In effort to commit myself to write (by the way, that’s part of my excuse for the absence of blog updates: I am loathe to write words that aren’t going toward This Thing I’m Writing*), I made an agreement with Aych while I was in SF this June: I would write 500 words a day, or 3500 words a week. That, in theory, should give me something reasonably Thing I’m Writing* sized after six months. Our agreement is that we would check in with each other on Wednesdays and report in. Aych sometimes scares me, because I know for a fact that she knows how to beat people up, so I hoped that it would help me stay on track. Plus, I don’t want her to mock me, which she has indeed threatened to do.

In truth, it worked for about a week.

I’m such a lazy bastard. Now, in my defense, I haven’t given up, I’m just eking along, writing closer to half of my goal, which is dumb because I used to write 1500 words a day for Conde Nast, if not more, and I still wrote fiction for grad school. Mostly because I had to, though, which is the crux of the issue. I need to “have to”.

It’s a weird myth that only the good writers get published. There are some lousy-assed writers out there getting published, who have agents and book deals and call themselves an author even though all they did was repackage some shit their dad said or old badly-written blog posts (please note: this does not refer to people whose books I own, for instance if your initials are MS, WM, GZ or JA).
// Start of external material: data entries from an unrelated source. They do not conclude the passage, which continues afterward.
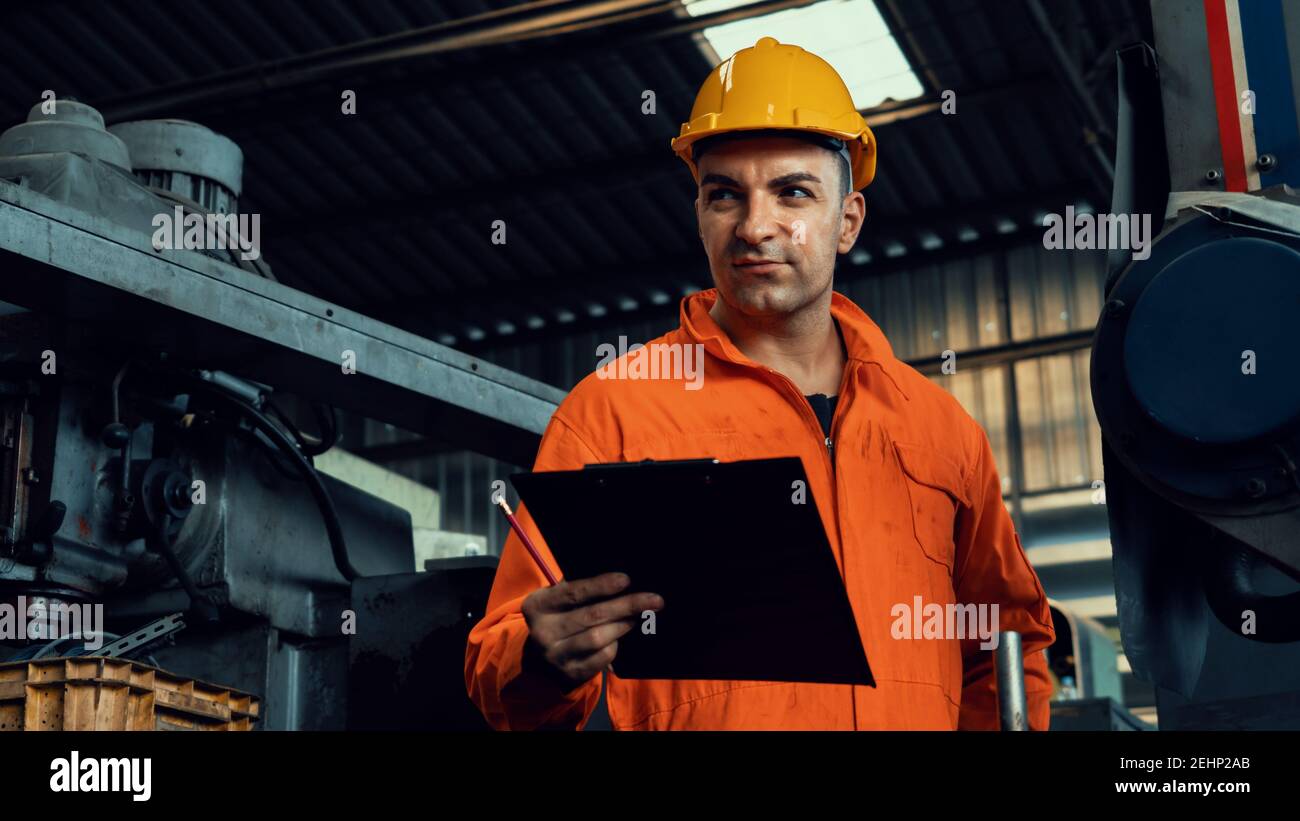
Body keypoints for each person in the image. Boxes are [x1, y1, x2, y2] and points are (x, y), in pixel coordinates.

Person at [465, 36, 1055, 730]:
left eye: (793, 193)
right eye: (724, 195)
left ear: (848, 222)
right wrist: (537, 656)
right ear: (699, 217)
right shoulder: (615, 410)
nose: (754, 226)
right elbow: (499, 666)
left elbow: (1009, 644)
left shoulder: (940, 430)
If you have any doubt of that, just look at the petri dish of the blogosphere: there are some JACKED writers out there with hit counts that MAKE NO SENSE. But what sets them apart (and those great, unlauded writers) from, oh, ME is that they are typing a lot more text into their empty DOC files. I know this. Of course I do. Blah. I should probably eat more green leafy vegetables too, but look! Candy!
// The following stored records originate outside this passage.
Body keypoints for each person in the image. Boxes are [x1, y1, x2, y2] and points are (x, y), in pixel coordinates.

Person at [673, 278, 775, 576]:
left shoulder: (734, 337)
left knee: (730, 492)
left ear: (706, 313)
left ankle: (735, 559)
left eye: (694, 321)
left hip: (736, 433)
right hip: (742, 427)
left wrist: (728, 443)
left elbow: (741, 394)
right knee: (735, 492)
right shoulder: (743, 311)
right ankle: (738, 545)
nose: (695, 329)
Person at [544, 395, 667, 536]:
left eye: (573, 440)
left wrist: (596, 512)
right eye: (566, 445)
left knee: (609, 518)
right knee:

It comes down to the lesson I learned in the pottery studio, at a profound level. You’ve got to persist, insist and exist as an artist (or a writer), which means that you “just keep making”, even though you are pretty sure it’s going to suck. Sometimes it’s just easier to do that on a potter’s wheel than when faced with a blinking cursor.

In semi-related news, one of my short stories (mentioned a few times in this blog as “the sleep story”) will be appearing in the upcoming issue of Drunken Boat, which you can read here. I’m banking on the fact that the thrill of Having Written and the feedback therein will give me some momentum to move forward. Here’s hoping.

*I have nothing against the word “novel” ok? And I’m sure that I’ll start using the word “novel” when I have a “novel” but until then, it’s not a “novel”. It’s a collection of larger snippets that is trying to be something more, and also, I hate how pretentious it sounds to say “I’m working on a novel”. It sounds quite a bit like saying “I’m not really a waitress”. It might also have something to do with the fact that “novel” is a scary word and I’m a super big chicken.